PROVIDED ENTRIES section start

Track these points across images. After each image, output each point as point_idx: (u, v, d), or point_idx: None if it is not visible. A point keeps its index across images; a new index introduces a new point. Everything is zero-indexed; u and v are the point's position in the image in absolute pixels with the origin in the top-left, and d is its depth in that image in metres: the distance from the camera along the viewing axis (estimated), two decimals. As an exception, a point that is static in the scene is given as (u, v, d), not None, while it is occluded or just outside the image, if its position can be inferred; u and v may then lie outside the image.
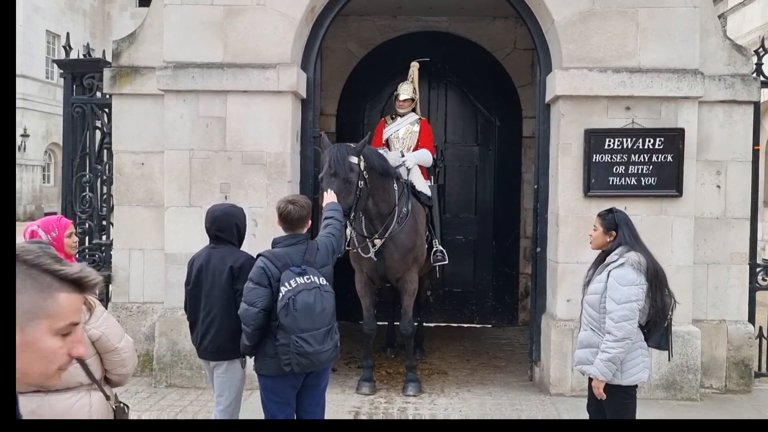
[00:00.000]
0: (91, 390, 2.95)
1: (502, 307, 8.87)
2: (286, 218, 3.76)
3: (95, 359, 3.11)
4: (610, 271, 3.69)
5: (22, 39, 23.41)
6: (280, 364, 3.59)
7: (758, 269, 6.24)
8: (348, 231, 5.50)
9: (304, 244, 3.75)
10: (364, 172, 5.26)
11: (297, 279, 3.54)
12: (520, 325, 8.62)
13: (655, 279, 3.69)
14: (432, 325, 8.59)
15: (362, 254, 5.70)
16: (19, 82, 23.12)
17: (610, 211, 3.91)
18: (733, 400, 5.81)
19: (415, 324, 7.18)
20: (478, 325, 8.78)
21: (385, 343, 7.23)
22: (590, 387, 3.85)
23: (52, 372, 1.37)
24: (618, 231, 3.80)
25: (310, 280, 3.56)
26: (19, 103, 23.50)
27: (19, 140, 24.13)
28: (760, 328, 6.22)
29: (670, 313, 3.78)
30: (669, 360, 4.07)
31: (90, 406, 2.88)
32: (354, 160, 5.16)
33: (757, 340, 6.18)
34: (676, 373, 5.72)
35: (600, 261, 3.85)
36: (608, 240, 3.82)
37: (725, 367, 6.00)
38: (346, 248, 5.57)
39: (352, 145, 5.35)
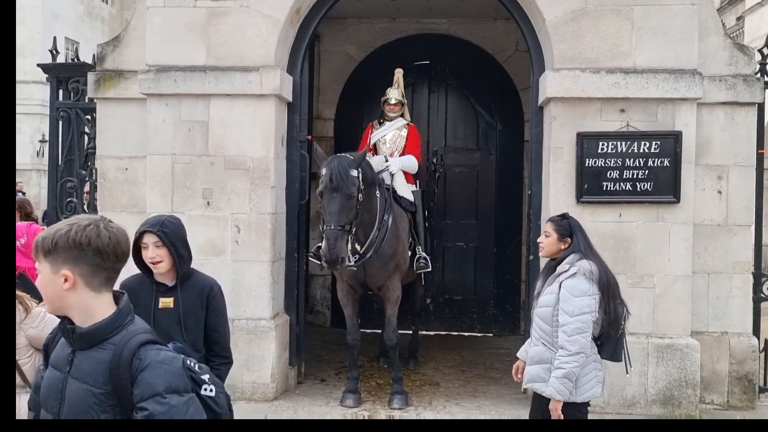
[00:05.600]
0: (23, 393, 2.88)
1: (503, 315, 8.64)
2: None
3: (31, 362, 3.03)
4: (561, 282, 3.48)
5: (40, 46, 23.61)
6: None
7: (763, 279, 5.95)
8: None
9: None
10: (362, 185, 5.15)
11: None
12: (522, 335, 8.35)
13: (608, 289, 3.49)
14: (432, 333, 8.40)
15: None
16: (38, 88, 23.30)
17: (564, 216, 3.73)
18: (735, 416, 5.53)
19: (410, 332, 7.02)
20: (479, 334, 8.55)
21: (378, 352, 7.03)
22: (534, 400, 3.64)
23: None
24: (573, 238, 3.59)
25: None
26: (36, 110, 23.75)
27: (37, 146, 24.39)
28: (765, 341, 5.93)
29: (623, 323, 3.57)
30: (626, 373, 3.82)
31: (19, 409, 2.81)
32: (354, 173, 5.04)
33: (762, 353, 5.89)
34: (674, 388, 5.45)
35: (550, 271, 3.64)
36: (562, 247, 3.62)
37: (727, 382, 5.71)
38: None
39: (350, 156, 5.22)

PROVIDED ENTRIES section end

§ DIRECTIONS:
Write the data above out again exactly, minus its pictures.

§ YOUR RESPONSE:
Track these points across images. After each image, output each point as point_idx: (u, v, d), or point_idx: None if it is not visible. A point keeps its index across images; a new index introduces a new point. Everything is zero-indexed; u and v are the point's position in the image in absolute pixels with the origin in the top-left, and d is its depth in that image in metres: the distance from the camera along the viewing axis (estimated), two decimals. As an exception, a point that is static in the scene is given as (u, v, d), not None, while it is occluded or just outside the image, if its position can be inferred; u and v may then lie outside the image.
[00:00.000]
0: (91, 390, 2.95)
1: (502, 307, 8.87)
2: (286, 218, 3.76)
3: (95, 359, 3.11)
4: (610, 271, 3.69)
5: (22, 39, 23.41)
6: (280, 364, 3.59)
7: (758, 269, 6.24)
8: (348, 231, 5.50)
9: (304, 244, 3.75)
10: (364, 172, 5.26)
11: (297, 279, 3.54)
12: (520, 325, 8.62)
13: (655, 279, 3.69)
14: (432, 325, 8.59)
15: (362, 254, 5.70)
16: (19, 82, 23.12)
17: (610, 211, 3.91)
18: (733, 400, 5.81)
19: (415, 324, 7.18)
20: (478, 325, 8.78)
21: (385, 343, 7.23)
22: (590, 387, 3.85)
23: (52, 372, 1.37)
24: (618, 231, 3.80)
25: (310, 280, 3.56)
26: (19, 103, 23.50)
27: (19, 140, 24.13)
28: (760, 328, 6.22)
29: (670, 313, 3.78)
30: (669, 360, 4.07)
31: (90, 406, 2.88)
32: (354, 160, 5.16)
33: (757, 340, 6.18)
34: (676, 373, 5.72)
35: (600, 261, 3.85)
36: (608, 240, 3.82)
37: (725, 367, 6.00)
38: (346, 248, 5.57)
39: (352, 145, 5.35)
[00:05.600]
0: (23, 393, 2.88)
1: (503, 315, 8.64)
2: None
3: (31, 362, 3.03)
4: (561, 282, 3.48)
5: (40, 46, 23.61)
6: None
7: (763, 279, 5.95)
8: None
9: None
10: (362, 185, 5.15)
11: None
12: (522, 335, 8.35)
13: (608, 289, 3.49)
14: (432, 333, 8.40)
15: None
16: (38, 88, 23.30)
17: (564, 216, 3.73)
18: (735, 416, 5.53)
19: (410, 332, 7.02)
20: (479, 334, 8.55)
21: (378, 352, 7.03)
22: (534, 400, 3.64)
23: None
24: (573, 238, 3.59)
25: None
26: (36, 110, 23.75)
27: (37, 146, 24.39)
28: (765, 341, 5.93)
29: (623, 323, 3.57)
30: (626, 373, 3.82)
31: (19, 409, 2.81)
32: (354, 173, 5.04)
33: (762, 353, 5.89)
34: (674, 388, 5.45)
35: (550, 271, 3.64)
36: (562, 247, 3.62)
37: (727, 382, 5.71)
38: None
39: (350, 156, 5.22)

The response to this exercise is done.